TASK OBJECTIVE
Please write every entry out again, exactly as it reads below.

DATA RECORDS
####

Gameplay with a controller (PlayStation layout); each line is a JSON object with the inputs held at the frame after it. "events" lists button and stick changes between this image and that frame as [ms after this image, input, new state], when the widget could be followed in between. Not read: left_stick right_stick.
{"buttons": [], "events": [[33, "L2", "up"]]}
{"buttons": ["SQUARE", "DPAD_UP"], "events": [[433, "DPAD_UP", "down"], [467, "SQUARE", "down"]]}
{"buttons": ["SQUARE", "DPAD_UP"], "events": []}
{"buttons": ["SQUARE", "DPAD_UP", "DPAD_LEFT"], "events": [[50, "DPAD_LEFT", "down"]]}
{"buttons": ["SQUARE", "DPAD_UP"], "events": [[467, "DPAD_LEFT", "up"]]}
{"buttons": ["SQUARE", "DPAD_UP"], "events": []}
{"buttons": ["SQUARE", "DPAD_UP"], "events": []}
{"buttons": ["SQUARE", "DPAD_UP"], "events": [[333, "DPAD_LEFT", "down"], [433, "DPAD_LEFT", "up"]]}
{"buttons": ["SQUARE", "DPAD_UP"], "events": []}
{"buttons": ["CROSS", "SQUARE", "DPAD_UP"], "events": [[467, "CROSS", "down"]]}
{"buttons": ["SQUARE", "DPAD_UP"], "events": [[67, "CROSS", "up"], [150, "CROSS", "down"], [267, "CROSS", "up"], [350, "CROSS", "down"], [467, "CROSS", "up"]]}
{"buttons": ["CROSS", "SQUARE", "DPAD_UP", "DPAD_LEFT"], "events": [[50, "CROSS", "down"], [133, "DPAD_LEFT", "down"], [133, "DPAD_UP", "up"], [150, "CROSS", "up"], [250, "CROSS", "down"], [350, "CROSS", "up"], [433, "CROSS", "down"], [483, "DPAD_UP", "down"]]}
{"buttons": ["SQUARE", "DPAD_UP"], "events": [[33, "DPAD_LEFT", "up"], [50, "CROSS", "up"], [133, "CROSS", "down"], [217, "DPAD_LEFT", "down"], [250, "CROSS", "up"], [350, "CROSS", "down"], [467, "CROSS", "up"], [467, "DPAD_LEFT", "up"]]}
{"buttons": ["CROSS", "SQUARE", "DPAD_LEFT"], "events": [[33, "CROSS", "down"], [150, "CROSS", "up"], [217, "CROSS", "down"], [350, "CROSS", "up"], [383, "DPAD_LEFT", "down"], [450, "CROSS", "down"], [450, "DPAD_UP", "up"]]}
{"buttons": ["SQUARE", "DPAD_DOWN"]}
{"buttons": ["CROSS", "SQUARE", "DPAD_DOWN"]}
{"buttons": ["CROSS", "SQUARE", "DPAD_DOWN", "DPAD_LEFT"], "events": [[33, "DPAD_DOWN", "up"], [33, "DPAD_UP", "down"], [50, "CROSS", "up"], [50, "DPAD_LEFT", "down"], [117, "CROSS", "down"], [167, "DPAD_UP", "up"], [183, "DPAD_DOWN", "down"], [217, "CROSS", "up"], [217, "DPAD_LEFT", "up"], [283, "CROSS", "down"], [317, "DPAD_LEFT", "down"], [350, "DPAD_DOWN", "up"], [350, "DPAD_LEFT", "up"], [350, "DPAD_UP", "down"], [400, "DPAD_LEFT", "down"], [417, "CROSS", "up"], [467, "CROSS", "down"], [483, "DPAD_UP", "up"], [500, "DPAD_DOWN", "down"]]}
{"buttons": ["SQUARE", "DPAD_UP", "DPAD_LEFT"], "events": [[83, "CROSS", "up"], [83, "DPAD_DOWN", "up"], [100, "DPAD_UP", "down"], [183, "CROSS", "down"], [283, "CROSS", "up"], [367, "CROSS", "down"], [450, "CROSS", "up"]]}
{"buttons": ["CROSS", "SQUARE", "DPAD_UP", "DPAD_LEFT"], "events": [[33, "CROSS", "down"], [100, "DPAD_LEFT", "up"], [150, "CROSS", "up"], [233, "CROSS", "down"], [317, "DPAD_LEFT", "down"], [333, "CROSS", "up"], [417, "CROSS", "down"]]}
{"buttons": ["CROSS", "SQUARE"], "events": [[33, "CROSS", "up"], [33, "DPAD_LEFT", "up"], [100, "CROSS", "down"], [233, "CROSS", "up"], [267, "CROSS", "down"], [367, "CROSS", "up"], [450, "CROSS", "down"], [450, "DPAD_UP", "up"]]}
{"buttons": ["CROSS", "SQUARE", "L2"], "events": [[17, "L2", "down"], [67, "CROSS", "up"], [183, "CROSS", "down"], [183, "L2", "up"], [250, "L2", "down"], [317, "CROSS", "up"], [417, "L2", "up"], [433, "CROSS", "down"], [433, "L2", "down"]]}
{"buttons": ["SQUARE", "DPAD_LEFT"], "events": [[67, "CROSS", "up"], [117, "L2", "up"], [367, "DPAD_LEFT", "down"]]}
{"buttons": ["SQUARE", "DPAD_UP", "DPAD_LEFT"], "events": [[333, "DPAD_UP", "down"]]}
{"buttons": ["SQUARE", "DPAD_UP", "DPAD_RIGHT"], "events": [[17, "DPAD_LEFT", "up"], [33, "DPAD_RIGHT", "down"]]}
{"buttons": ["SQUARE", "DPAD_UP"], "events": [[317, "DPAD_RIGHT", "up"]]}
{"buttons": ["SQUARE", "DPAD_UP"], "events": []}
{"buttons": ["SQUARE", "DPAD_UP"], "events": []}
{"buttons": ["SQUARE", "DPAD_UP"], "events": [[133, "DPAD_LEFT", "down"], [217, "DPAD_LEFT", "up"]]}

####

YOUR SOLUTION
Gameplay with a controller (PlayStation layout); each line is a JSON object with the inputs held at the frame after it. "events" lists button and stick changes between this image and that frame as [ms after this image, input, new state], when the widget could be followed in between. Not read: left_stick right_stick.
{"buttons": [], "events": [[33, "L2", "up"]]}
{"buttons": ["SQUARE", "DPAD_UP"], "events": [[433, "DPAD_UP", "down"], [467, "SQUARE", "down"]]}
{"buttons": ["SQUARE", "DPAD_UP"], "events": []}
{"buttons": ["SQUARE", "DPAD_UP", "DPAD_LEFT"], "events": [[50, "DPAD_LEFT", "down"]]}
{"buttons": ["SQUARE", "DPAD_UP"], "events": [[467, "DPAD_LEFT", "up"]]}
{"buttons": ["SQUARE", "DPAD_UP"], "events": []}
{"buttons": ["SQUARE", "DPAD_UP"], "events": []}
{"buttons": ["SQUARE", "DPAD_UP"], "events": [[333, "DPAD_LEFT", "down"], [433, "DPAD_LEFT", "up"]]}
{"buttons": ["SQUARE", "DPAD_UP"], "events": []}
{"buttons": ["CROSS", "SQUARE", "DPAD_UP"], "events": [[467, "CROSS", "down"]]}
{"buttons": ["SQUARE", "DPAD_UP"], "events": [[67, "CROSS", "up"], [150, "CROSS", "down"], [267, "CROSS", "up"], [350, "CROSS", "down"], [467, "CROSS", "up"]]}
{"buttons": ["CROSS", "SQUARE", "DPAD_UP", "DPAD_LEFT"], "events": [[50, "CROSS", "down"], [133, "DPAD_LEFT", "down"], [133, "DPAD_UP", "up"], [150, "CROSS", "up"], [250, "CROSS", "down"], [350, "CROSS", "up"], [433, "CROSS", "down"], [483, "DPAD_UP", "down"]]}
{"buttons": ["SQUARE", "DPAD_UP"], "events": [[33, "DPAD_LEFT", "up"], [50, "CROSS", "up"], [133, "CROSS", "down"], [217, "DPAD_LEFT", "down"], [250, "CROSS", "up"], [350, "CROSS", "down"], [467, "CROSS", "up"], [467, "DPAD_LEFT", "up"]]}
{"buttons": ["CROSS", "SQUARE", "DPAD_LEFT"], "events": [[33, "CROSS", "down"], [150, "CROSS", "up"], [217, "CROSS", "down"], [350, "CROSS", "up"], [383, "DPAD_LEFT", "down"], [450, "CROSS", "down"], [450, "DPAD_UP", "up"]]}
{"buttons": ["SQUARE", "DPAD_DOWN"]}
{"buttons": ["CROSS", "SQUARE", "DPAD_DOWN"]}
{"buttons": ["CROSS", "SQUARE", "DPAD_DOWN", "DPAD_LEFT"], "events": [[33, "DPAD_DOWN", "up"], [33, "DPAD_UP", "down"], [50, "CROSS", "up"], [50, "DPAD_LEFT", "down"], [117, "CROSS", "down"], [167, "DPAD_UP", "up"], [183, "DPAD_DOWN", "down"], [217, "CROSS", "up"], [217, "DPAD_LEFT", "up"], [283, "CROSS", "down"], [317, "DPAD_LEFT", "down"], [350, "DPAD_DOWN", "up"], [350, "DPAD_LEFT", "up"], [350, "DPAD_UP", "down"], [400, "DPAD_LEFT", "down"], [417, "CROSS", "up"], [467, "CROSS", "down"], [483, "DPAD_UP", "up"], [500, "DPAD_DOWN", "down"]]}
{"buttons": ["SQUARE", "DPAD_UP", "DPAD_LEFT"], "events": [[83, "CROSS", "up"], [83, "DPAD_DOWN", "up"], [100, "DPAD_UP", "down"], [183, "CROSS", "down"], [283, "CROSS", "up"], [367, "CROSS", "down"], [450, "CROSS", "up"]]}
{"buttons": ["CROSS", "SQUARE", "DPAD_UP", "DPAD_LEFT"], "events": [[33, "CROSS", "down"], [100, "DPAD_LEFT", "up"], [150, "CROSS", "up"], [233, "CROSS", "down"], [317, "DPAD_LEFT", "down"], [333, "CROSS", "up"], [417, "CROSS", "down"]]}
{"buttons": ["CROSS", "SQUARE"], "events": [[33, "CROSS", "up"], [33, "DPAD_LEFT", "up"], [100, "CROSS", "down"], [233, "CROSS", "up"], [267, "CROSS", "down"], [367, "CROSS", "up"], [450, "CROSS", "down"], [450, "DPAD_UP", "up"]]}
{"buttons": ["CROSS", "SQUARE", "L2"], "events": [[17, "L2", "down"], [67, "CROSS", "up"], [183, "CROSS", "down"], [183, "L2", "up"], [250, "L2", "down"], [317, "CROSS", "up"], [417, "L2", "up"], [433, "CROSS", "down"], [433, "L2", "down"]]}
{"buttons": ["SQUARE", "DPAD_LEFT"], "events": [[67, "CROSS", "up"], [117, "L2", "up"], [367, "DPAD_LEFT", "down"]]}
{"buttons": ["SQUARE", "DPAD_UP", "DPAD_LEFT"], "events": [[333, "DPAD_UP", "down"]]}
{"buttons": ["SQUARE", "DPAD_UP", "DPAD_RIGHT"], "events": [[17, "DPAD_LEFT", "up"], [33, "DPAD_RIGHT", "down"]]}
{"buttons": ["SQUARE", "DPAD_UP"], "events": [[317, "DPAD_RIGHT", "up"]]}
{"buttons": ["SQUARE", "DPAD_UP"], "events": []}
{"buttons": ["SQUARE", "DPAD_UP"], "events": []}
{"buttons": ["SQUARE", "DPAD_UP"], "events": [[133, "DPAD_LEFT", "down"], [217, "DPAD_LEFT", "up"]]}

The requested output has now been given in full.